Konzernchef setzt jetzt auf die dritte Mobilfunkgeneration
Preiskampf bei Handys drückt Gewinn von NTT Docomo

Der Preiswettbewerb auf dem japanischen Mobilfunkmarkt schlägt dem weltweit zweitgrößten Mobilfunkanbieter NTT Docomo aufs Geschäft.

bas TOKIO. Im laufenden Geschäftsjahr, 2004/2005 (31.3.) soll der operative Gewinn um ein Viertel auf 830 Mrd. Yen oder 6,4 Mrd. Euro fallen, teilte Vorstandschef Keiji Tachikawa am Freitag mit. Damit liegen die Prognosen unter den Markterwartungen. Um sich vom Konkurrenten KDDI keine weiteren Marktanteile abjagen zu lassen, will Docomo die Preise senken und den Wechsel vom weit verbreiteten i-mode-Dienst auf Handys der dritten Mobilfunkgeneration, der unter dem Namen Foma vermarktet wird, subventionieren.

Ab Juli soll zudem ein Tarif für Internetdienste auf Foma-Handys eingeführt werden, mit denen der Kunde für einen Festbetrag so lange mobil surfen kann wie er will. Ein ähnliches Flatrate-Angebot hatte KDDI viele neue Kunden beschert. Erstmals hatte die Nummer zwei des Marktes im vergangenen Geschäftsjahr mehr Kunden dazu gewonnen als Docomo und kommt mittlerweile für seinen CDMA-basierten Dienst auf 13,5 Millionen Kunden. Docomo bleibt mit gut 41 Millionen i-mode- und drei Millionen Foma-Kunden Marktführer.

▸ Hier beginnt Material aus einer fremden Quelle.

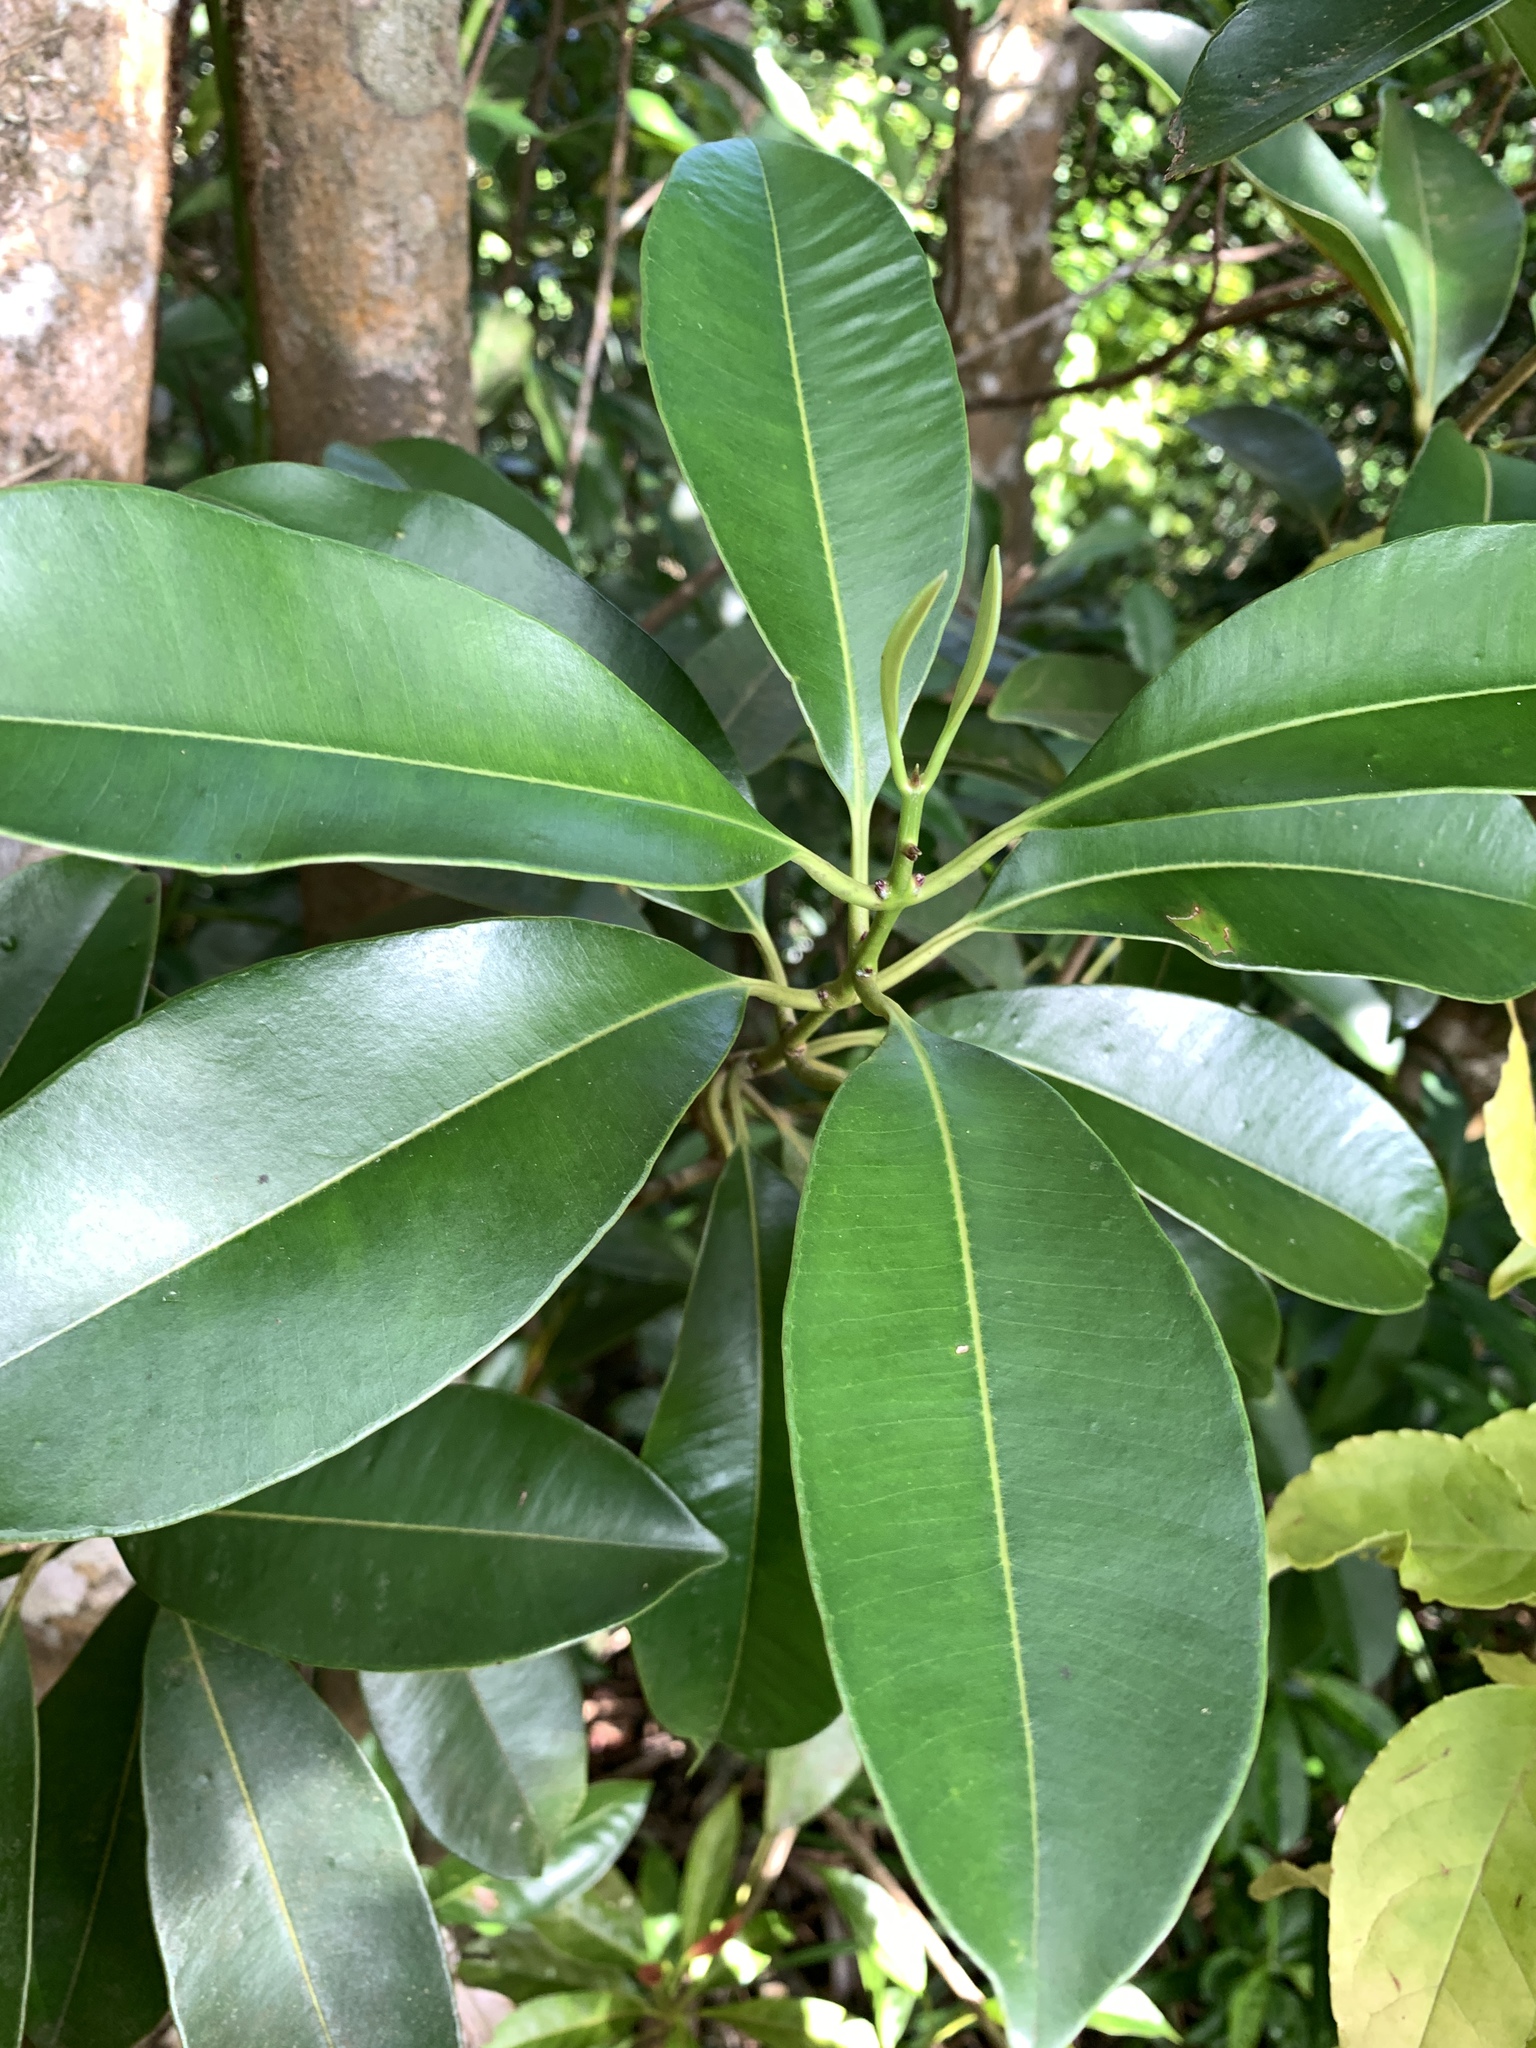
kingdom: Plantae
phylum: Tracheophyta
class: Magnoliopsida
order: Myrtales
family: Myrtaceae
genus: Syzygium
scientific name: Syzygium densinervium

Tachikawa kündigte an, ab dem Geschäftsjahr 2005/06 sollten Umsatz und Betriebsgewinn wieder steigen. Bis März 2005 soll sich die Kundenbasis für den Foma-Dienst auf mehr als zehn Millionen mehr als verdreifachen. Wegen schlechter Reichweiten und unattraktiven Endgeräten hatte es lange gedauert, bis Kunden vom i-mode-Dienst auf den teureren Foma-Dienst umstiegen.

Hohe Investitionen in das neue Foma-Netz und Abschreibungen auf Beteiligungen an Mobilfunkbetreibern im Ausland hatten Docomo kurzfristig in die Verlustzone gerissen. Mittlerweile ist der Anbieter jedoch wieder hoch profitabel. Der Betriebsgewinn stieg 2003/2004 um 4,4% auf gut 1,1 Bill. Yen bei gut 5 Bill. Yen Umsatz, einem Plus von 5%. Der Nettogewinn verdreifachte sich auf den Rekordwert von 650 Mrd. Yen, da Abschreibungen auf Auslandsbeteiligungen weitgehend wegfielen. Die Dividende für 2003/2004 soll auf 1500 Yen verdreifacht werden. Für das laufende Geschäftsjahr sind 2000 Yen anvisiert.